Financial language is not always boring: it can be picturesque!

If you’re a golden boy, you will certainly notice in the business press that blue chip companies often hold cash cows in their portfolios, i.e. products or assets that generate above-the-average cash flows over long periods. Innovators hope their products will become leading high-growth stars or rising stars in a dynamic market. On the contrary, they try to stay away from failed projects or dogs that need to be sold off as quickly as possible.


In the stock exchange, most blue chips prefer a bull or bullish market, one that rises like bull horns when the Spanish or Mexican torero brushes against the gasping animal’s head with his red cape. It’s just a simple, vivid term for “positive trend in the market”, as opposed to a bear or bearish market, which goes down like bear claws.

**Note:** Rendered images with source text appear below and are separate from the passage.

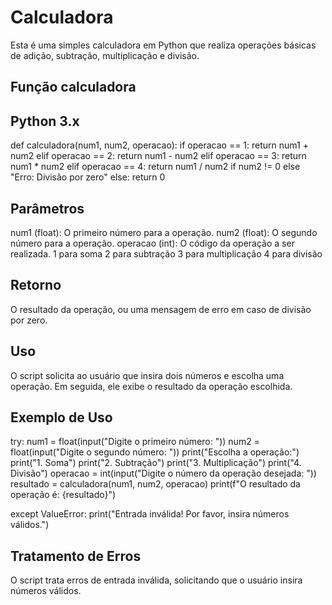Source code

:# Calculadora
Esta é uma simples calculadora em Python que realiza operações básicas de adição, subtração, multiplicação e divisão.

## Função calculadora

 ## Python 3.x

def calculadora(num1, num2, operacao):
    if operacao == 1:
        return num1 + num2
    elif operacao == 2:
        return num1 - num2
    elif operacao == 3:
        return num1 * num2
    elif operacao == 4:
        return num1 / num2 if num2 != 0 else "Erro: Divisão por zero"
    else:
        return 0


 ## Parâmetros
num1 (float): O primeiro número para a operação.
num2 (float): O segundo número para a operação.
operacao (int): O código da operação a ser realizada.
1 para soma
2 para subtração
3 para multiplicação
4 para divisão

## Retorno
O resultado da operação, ou uma mensagem de erro em caso de divisão por zero.
## Uso
O script solicita ao usuário que insira dois números e escolha uma operação. Em seguida, ele exibe o resultado da operação escolhida.

## Exemplo de Uso


try:
    num1 = float(input("Digite o primeiro número: "))
    num2 = float(input("Digite o segundo número: "))
    print("Escolha a operação:")
    print("1. Soma")
    print("2. Subtração")
    print("3. Multiplicação")
    print("4. Divisão")
    operacao = int(input("Digite o número da operação desejada: "))
    resultado = calculadora(num1, num2, operacao)
    print(f"O resultado da operação é: {resultado}")

except ValueError:
    print("Entrada inválida! Por favor, insira números válidos.")

## Tratamento de Erros
O script trata erros de entrada inválida, solicitando que o usuário insira números válidos.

After a price trough, the market goes back up skyrocketing, booming or following a brief but intense meteoric rise, jumping to records highs and peaking before a major slamming on of the brakes, plunging it back into the red, into bearish sentiment. But why did prices fall back down? Maybe because the market hit a ceiling before it came crashing down? Or maybe the sluggish economy took a toll on investors’ irrational euphoria, popping the bubble that has been inflated, fuelled by illusory prospects. Forget it, this crumbling market was just a failed soufflé rising… Now it is in the doldrums, stuck in the middle of the Pacific Ocean in an area of light winds.


In mergers and acquisitions, when a corporate raider has its heart finally set on a target, it may decide to go the hard way by playing the black knight, that is, the initiator of an unsolicited or hostile takeover bid. The thing is, the poor little target has a better friend than the undesirable black knight—the white knight, who is wealthy enough to counterbid the despicable buyer. And if the white knight is not available for this rescue operation, then the target in distress might be able to use its secret WMDs.

What if it decided to implement its Pac-Man defence strategy by launching its own tender offer against the opponent like Elf did against TotalFina in 1999 (in vain by the way)? Now the boot is on the other foot, right? The potential victim may also use poison pills, by issuing securities with special clauses that make the company unattractive in the event of a change in ownership. It is almost the same principle as the shark repellent, consisting in including special clauses in the company’s by-laws that make it unattractive to potential buyers. Another good deterrent would be to provide for a massive golden parachute for the company’s boss that is triggered automatically if the buyer wants to fire them after the takeover. The company can also choose to use its crown jewels defence, by placing its best assets in an entity that is easy to sell to a friendly company, making the purchase less attractive. But if the buyer is rolling in it and believes the target is a golden opportunity or a money spinner, then the target is doomed.

There are also many, many colourful terms in the derivatives industry, with butterflies, straddles, strangles, barrier options, lookback options, and lots of fun things, but that’s another story for another day!